▶ _EXERCISE BRIEF_: Copy out all the lines of the data precisely, omitting any pictures.

▶ _TASK MATERIAL_:
*** Block opens ***

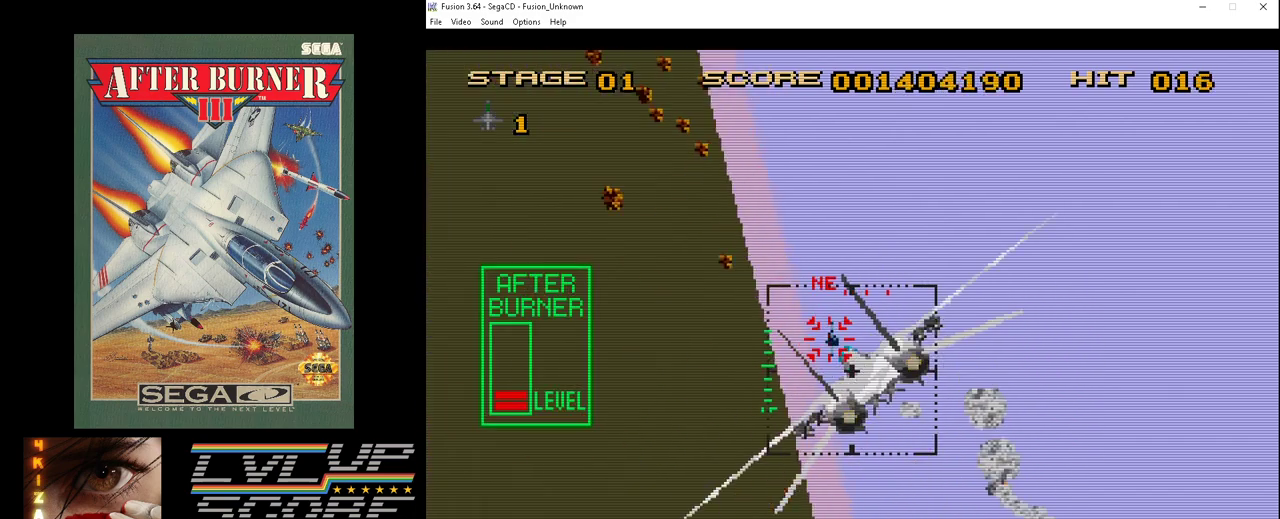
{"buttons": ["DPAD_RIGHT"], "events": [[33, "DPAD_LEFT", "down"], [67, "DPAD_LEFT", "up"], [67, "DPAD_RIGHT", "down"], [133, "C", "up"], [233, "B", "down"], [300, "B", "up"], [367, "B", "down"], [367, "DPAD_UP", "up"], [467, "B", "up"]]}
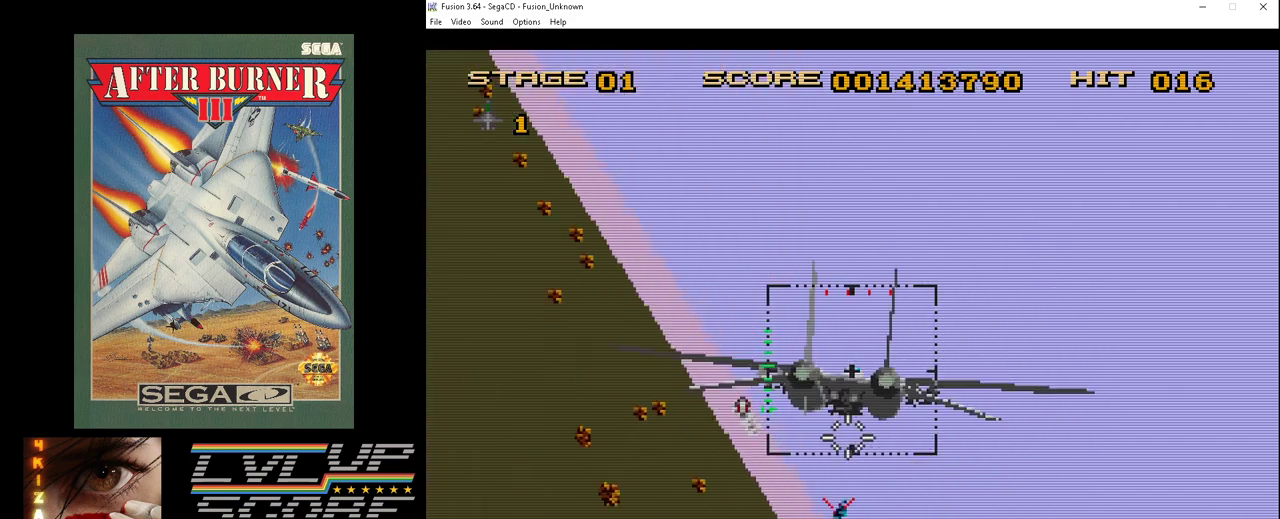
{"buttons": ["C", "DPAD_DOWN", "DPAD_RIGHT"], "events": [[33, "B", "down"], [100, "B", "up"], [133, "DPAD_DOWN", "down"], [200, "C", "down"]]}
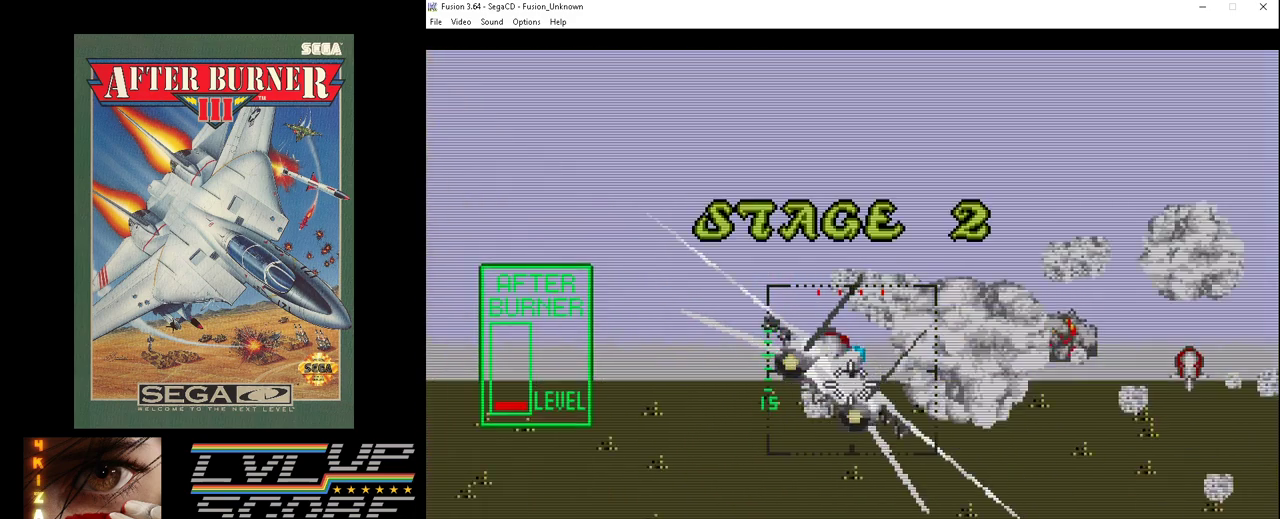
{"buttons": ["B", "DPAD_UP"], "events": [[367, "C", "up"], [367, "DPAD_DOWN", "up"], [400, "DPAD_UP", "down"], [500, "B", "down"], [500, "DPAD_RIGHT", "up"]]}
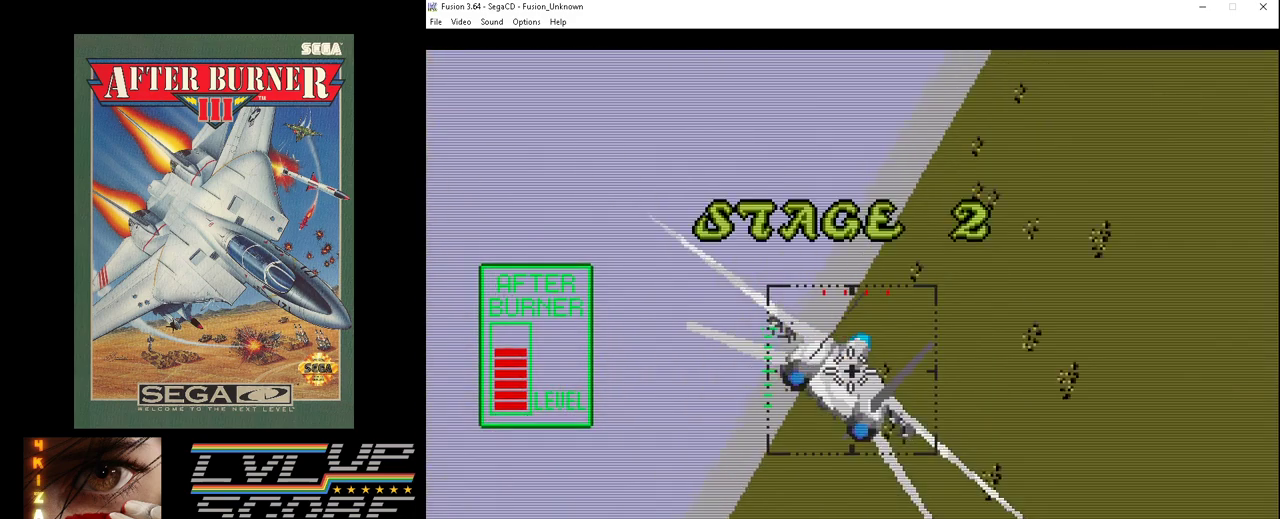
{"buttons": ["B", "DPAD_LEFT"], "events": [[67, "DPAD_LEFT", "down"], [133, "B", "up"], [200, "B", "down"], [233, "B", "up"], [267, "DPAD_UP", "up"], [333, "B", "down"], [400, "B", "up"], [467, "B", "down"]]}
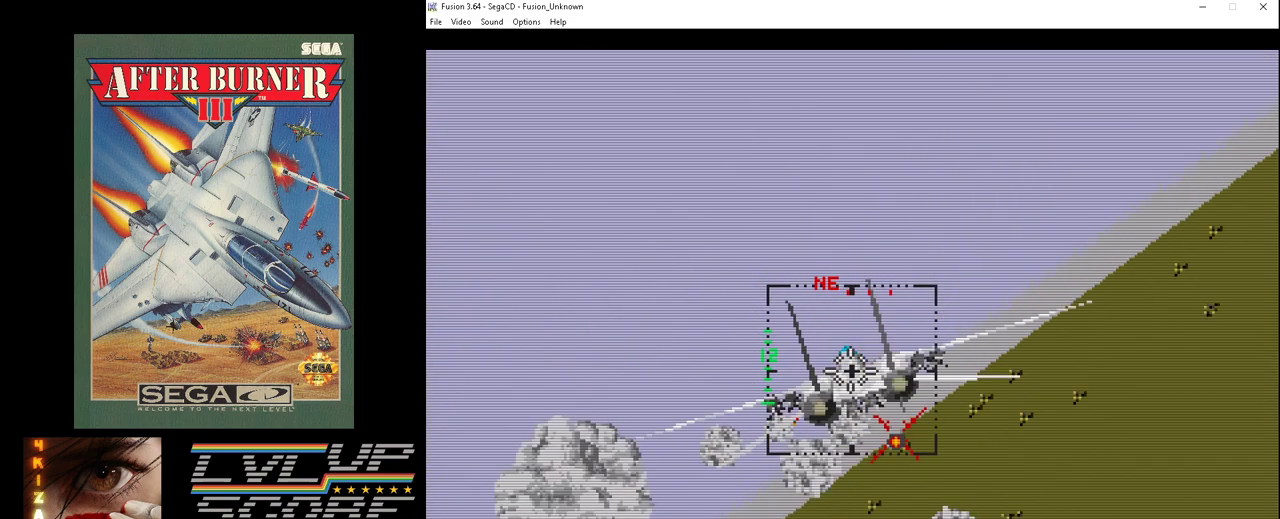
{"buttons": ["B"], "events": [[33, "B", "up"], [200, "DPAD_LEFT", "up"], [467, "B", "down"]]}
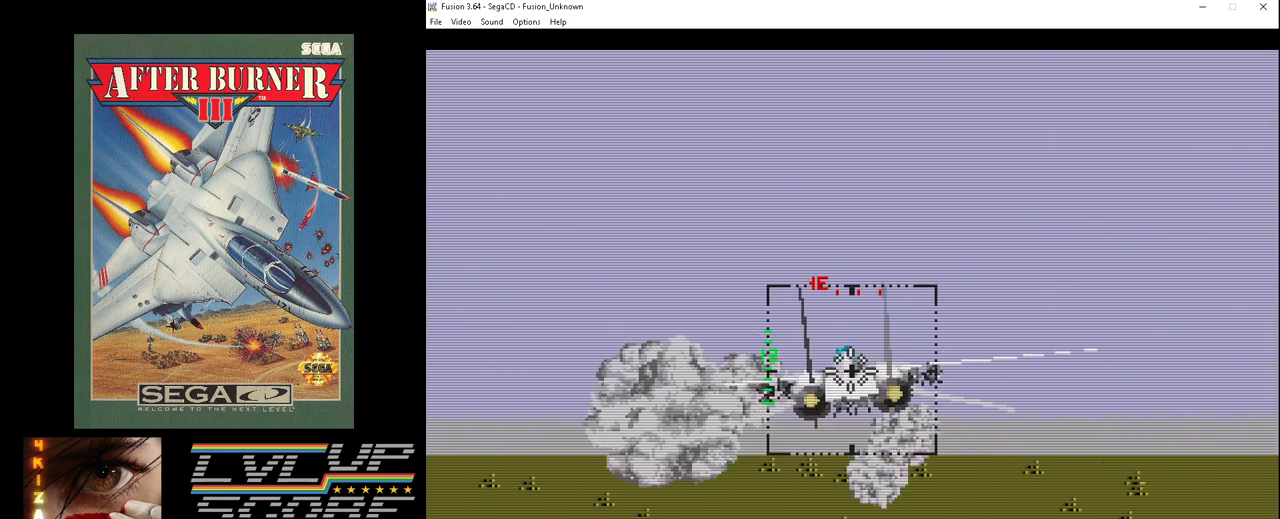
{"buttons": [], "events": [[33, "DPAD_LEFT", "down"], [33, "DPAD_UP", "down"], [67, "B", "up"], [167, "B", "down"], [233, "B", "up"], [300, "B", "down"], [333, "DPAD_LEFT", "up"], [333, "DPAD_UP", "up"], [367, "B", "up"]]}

*** Block closes ***

▶ _PROBLEM SOLUTION_:
{"buttons": ["DPAD_RIGHT"], "events": [[33, "DPAD_LEFT", "down"], [67, "DPAD_LEFT", "up"], [67, "DPAD_RIGHT", "down"], [133, "C", "up"], [233, "B", "down"], [300, "B", "up"], [367, "B", "down"], [367, "DPAD_UP", "up"], [467, "B", "up"]]}
{"buttons": ["C", "DPAD_DOWN", "DPAD_RIGHT"], "events": [[33, "B", "down"], [100, "B", "up"], [133, "DPAD_DOWN", "down"], [200, "C", "down"]]}
{"buttons": ["B", "DPAD_UP"], "events": [[367, "C", "up"], [367, "DPAD_DOWN", "up"], [400, "DPAD_UP", "down"], [500, "B", "down"], [500, "DPAD_RIGHT", "up"]]}
{"buttons": ["B", "DPAD_LEFT"], "events": [[67, "DPAD_LEFT", "down"], [133, "B", "up"], [200, "B", "down"], [233, "B", "up"], [267, "DPAD_UP", "up"], [333, "B", "down"], [400, "B", "up"], [467, "B", "down"]]}
{"buttons": ["B"], "events": [[33, "B", "up"], [200, "DPAD_LEFT", "up"], [467, "B", "down"]]}
{"buttons": [], "events": [[33, "DPAD_LEFT", "down"], [33, "DPAD_UP", "down"], [67, "B", "up"], [167, "B", "down"], [233, "B", "up"], [300, "B", "down"], [333, "DPAD_LEFT", "up"], [333, "DPAD_UP", "up"], [367, "B", "up"]]}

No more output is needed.